Belgian parliament approves prisoner swap treaty with Iran
Critics fear the deal will pave the way for the release of a convicted terrorist to Iran.
Belgian MPs ratified a controversial treaty with Iran that could allow an Iranian convicted of terrorism in Belgium to be sent back to Tehran.
Out of the 131 MPs present, 79 voted in favor while 41 rejected the treaty, and 11 abstained from the vote just after midnight, following a late debate Wednesday.
Critics fear that the treaty, which would permit Iranians convicted in Belgium to serve their sentences in Iran and vice versa, will pave the way for the release of Assadollah Assadi, a terrorist convicted in the Belgian courts and sentenced to 20 years in prison for his role in a bomb plot targeting a rally by opponents of the Iranian regime in France.
The treaty also allows each party to grant amnesty, and there is little doubt that Assadi, who worked as an Iranian diplomat, would quickly be set free.
Tehran meanwhile has been holding Belgian humanitarian worker, Olivier Vandecasteele, in jail since February as leverage.
The treaty was approved by the parliament’s foreign affairs committee on July 6, which led to heated debate among MPs, with even some members from the ruling coalition critical of the accord.
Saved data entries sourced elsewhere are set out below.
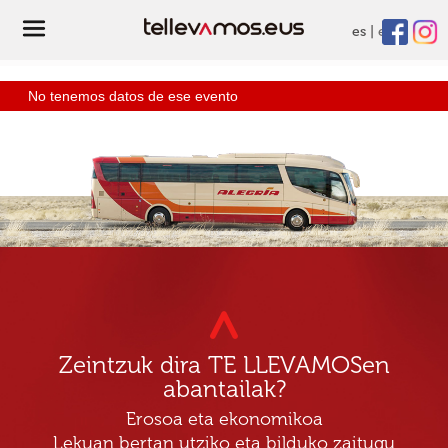
es
eu
No tenemos datos de ese evento
Zeintzuk dira TE LLEVAMOSen
abantailak?
Erosoa eta ekonomikoa
Lekuan bertan utziko eta bilduko zaitugu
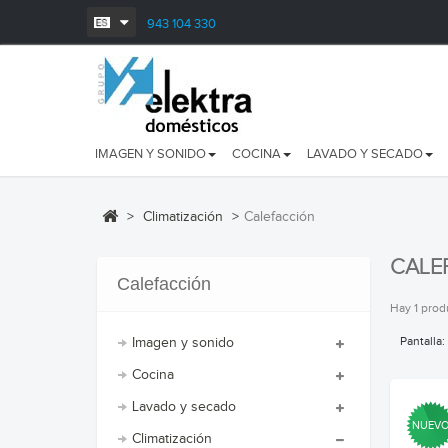
943 104 330
IMAGEN Y SONIDO
COCINA
LAVADO Y SECADO
>
Climatización
>
Calefacción
CALE
Calefacción
Hay 1 prod
Pantalla:
Imagen y sonido
Cocina
Lavado y secado
NUEV
Climatización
A few of their lawmakers shared concerns about why the treaty was rushed through parliament before the summer break, and said they weren’t able to consult enough external experts ahead of the vote.
“We had to be able to publicly express our reservations and deep concerns, and at the same time do our job as parliamentarians,” said Samuel Cogolati, a Green MP who is part of the governing coalition, ahead of the vote. “We tried as much as possible to consolidate, to give guarantees for the rule of law, while ensuring the release of our Belgian compatriot in Iran.”
The signoff by the full parliament was almost a given after the committee’s approval.
Last week, Belgian Prime Minister Alexander De Croo responded to MPs who denounced the deal as “blackmail” and a form of paying ransom to Iran for Vandecasteele’s release.
“What do you say to his family, that we will let him rot in his cell?” said De Croo. “Belgium does not abandon its citizens.”
Vandecasteele’s family has been urging Belgian authorities to take steps to release him, and welcomed the vote. “We as a family are proud to see [that] some politicians are taking the right decision to free an innocent man in horrible conditions in jail,” said Olivier Van Steirtegem, who is representing the family.
“It’s never a fair trade with a terrorist, but it’s also not fair to keep an innocent man in jail,” he added.
Reacting to the vote, François De Smet, the leader of the opposition party Défi, said the treaty would set a precedent that “will have terrible repercussions on the reputation of our country and the safety of our citizens.”
“Belgium sends the message that its justice is for sale,” he tweeted.